*** Begin section ***
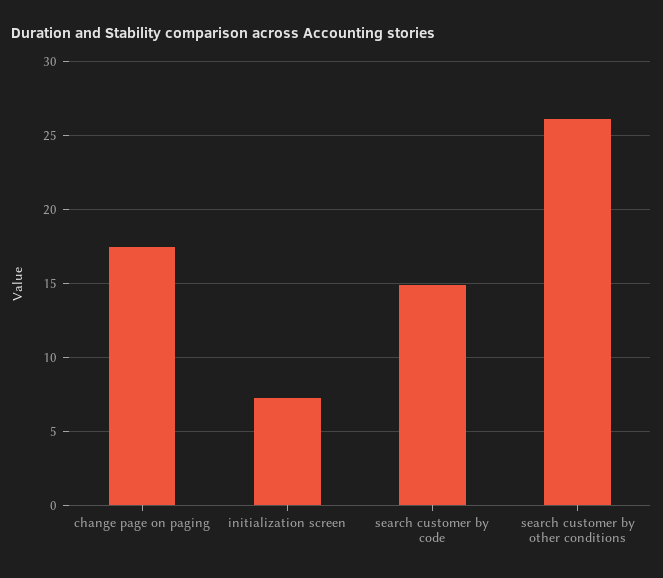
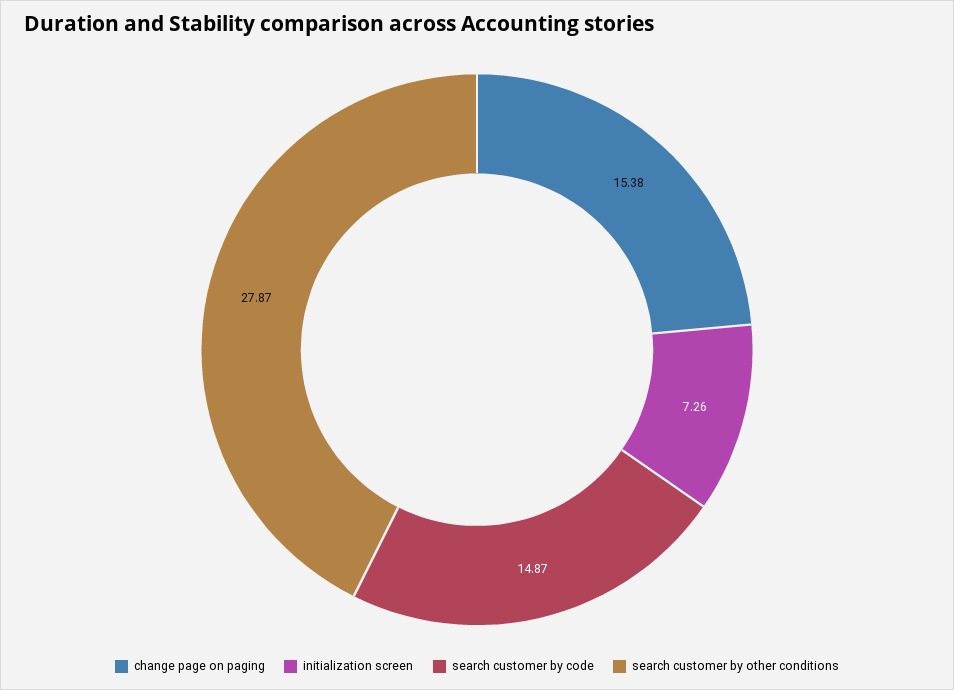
  {
-   "change page on paging": 17.5,
+   "change page on paging": 15.38,
    "initialization screen": 7.26,
    "search customer by code": 14.87,
-   "search customer by other conditions": 26
+   "search customer by other conditions": 27.87
  }

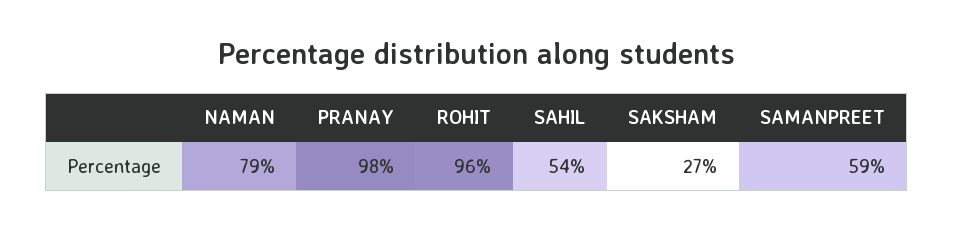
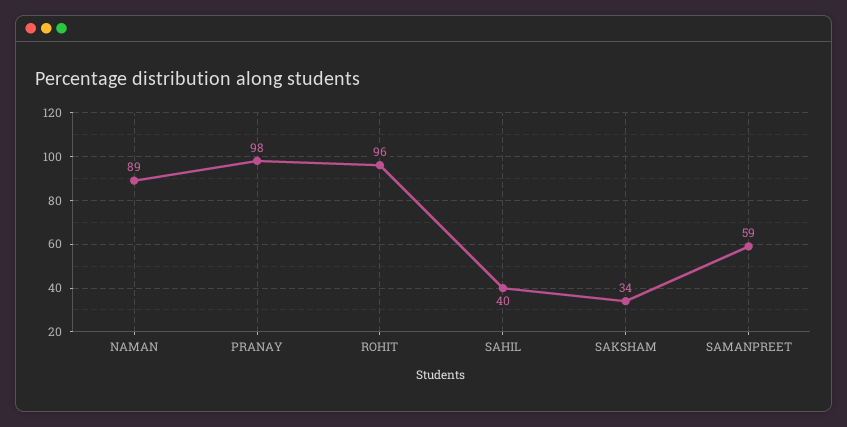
  {
-   "NAMAN": 79,
+   "NAMAN": 89,
    "PRANAY": 98,
    "ROHIT": 96,
-   "SAHIL": 54,
+   "SAHIL": 40,
-   "SAKSHAM": 27,
+   "SAKSHAM": 34,
    "SAMANPREET": 59
  }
*** End section ***
→ DESCRIPTION OF THE TASK:
Go through the data and show every line where "paging" occurs.

→ OUTPUT FOR THIS EXERCISE:
-   "change page on paging": 17.5,
+   "change page on paging": 15.38,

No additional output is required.